俺はミミックのステータスを全て理解した気になっていたのだ。
それがまさか……他にも見えていない項目が存在していたなんて……。
相変わらず猫なで声で話してくれる女神。
しかしその内容は、俺を凍りつかせるのに十分なものだった。
「し、質問……いいか?」
「いいよぉ〜?」
「あの群れに『メラミラ』を放とうと思っていたんだが……するとどうなる?」
「この周辺一帯……消えちゃうかも」
「じゃあ、洞窟で使ったりしたら……?」
「洞窟崩壊♫ 私たち、生き埋めになっちゃうねっ!」
満面の笑みを浮かべる女神の一方で、俺の震えが止まらなくなっていた。
実の所、さっきの『眠りの息』からの『メラミラ』で盗賊やモンスターたちを蹴散らす算段を考えていたのだ。
ミミックは強力である。
だからこのモンスターの力を使って洞窟内を無双しようと考えていたんだが……。
これでは使い物にならない。
こいつは……強力すぎる!
しかもプリメラが眠ってしまったのだ。
という事は、しばらく彼女を運びながら、そして守りながら戦わなければいけないという事になる……。
出来るのか……?
「困ってるの、ミミ久?」
「そ、それはな……緊急事態だぞ……」
「落ち込まないで、ミミ久。この宝箱、ミミックよ? だからきっと、何とかなるわ」
「お前……何を根拠に!」
「ねぇ、このミミックって、大きいと思わなぁい?」
「……はぁ?」
突然意味ありげに聞いてくる女神に、俺は苛立ちを隠せなかった。
「まあ、かなりな……」
「口を開けたら、何でも入る気がするんだぁ♫」
「まあ、大容量って感じだしな……」
「例えば人だって……丸くなったら収まると思うんだけどぉ……?」
「え? おい、それって……?」
次第に、苛立ちから困惑へと感情が変わっていく俺。
というか女神のやつ、今も眠っているプリメラに目を配っているような気が……?
「なあ、まさかとは思うけど、プリメラ……」
「ミミ久に、ミミックの中に入ってもらいますっ!」
「ああ、そりゃそうだよな……プリメラじゃなくて俺……」
ホッと、胸を撫で下ろしたのも束の間。
「え、今何て……」
「あのね、だからね……囮になってもらうの」
女神が満面の笑みを浮かべ、改めて俺に死刑宣告を告げたのだ。
「洞窟内で盗賊に開けてもらうまで、ミミ久にはミミックの口の中に閉じこもってもらいますっ!」
要するに、あれだ。
モンスターの口の中に、わざわざ入らなければならないって事だ。
「………………………………………………」
それはもう、絶句するしかなかったね。
その一方で、まるで待ち構えているかのように、ミミックがぐわん! と口を開けている。
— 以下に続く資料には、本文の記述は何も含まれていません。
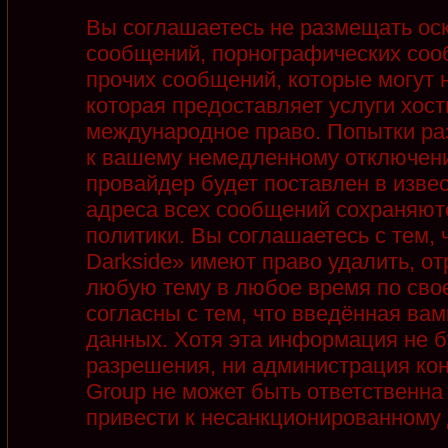
Вы соглашаетесь не размещать ос
сообщений, порнографических соо
прочих сообщений, которые могут 
которая предоставляет услуги хост
международное право. Попытки ра
к вашему немедленному отключени
провайдер будет поставлен в извес
адреса всех сообщений сохраняют
политики. Вы соглашаетесь с тем,
Darkside» имеют право удалить, от
любую тему в любое время по сво
согласны с тем, что введённая ва
данных. Хотя эта информация не б
разрешения, ни администрация кон
Group не может быть ответственна 
привести к несанкционированному д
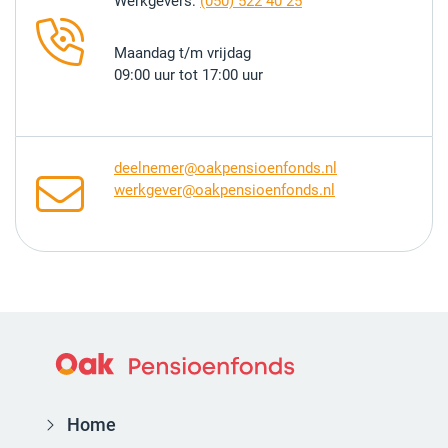
Werkgevers:
(050) 522 40 25
Maandag t/m vrijdag
09:00 uur tot 17:00 uur
deelnemer@oakpensioenfonds.nl
werkgever@oakpensioenfonds.nl
Home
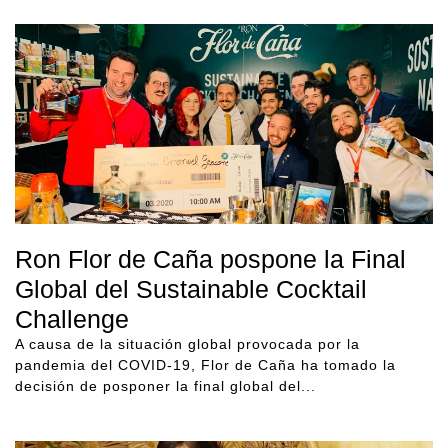
Ron Flor de Caña pospone la Final
Global del Sustainable Cocktail
Challenge
A causa de la situación global provocada por la
pandemia del COVID-19, Flor de Caña ha tomado la
decisión de posponer la final global del...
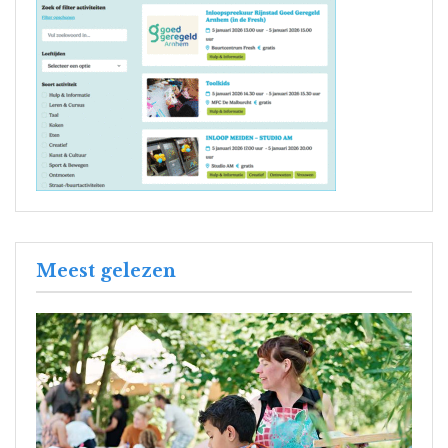
Meest gelezen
その中身は当然、無数の鋭いキバと、ぬめり気を帯びたピンク色の舌ベロ、紅く肉々しい歯茎、上の歯からしたたり落ちる粘液で構成されていた。
「ミミ久……プリメラちゃんに申し訳ないって思っているなら、……できるよね?」
俺の罪悪感を揺さぶり、逃げ道をなくそうとする女神。
俺は今、確信したね。
コイツは女神なんかじゃない。悪魔だ。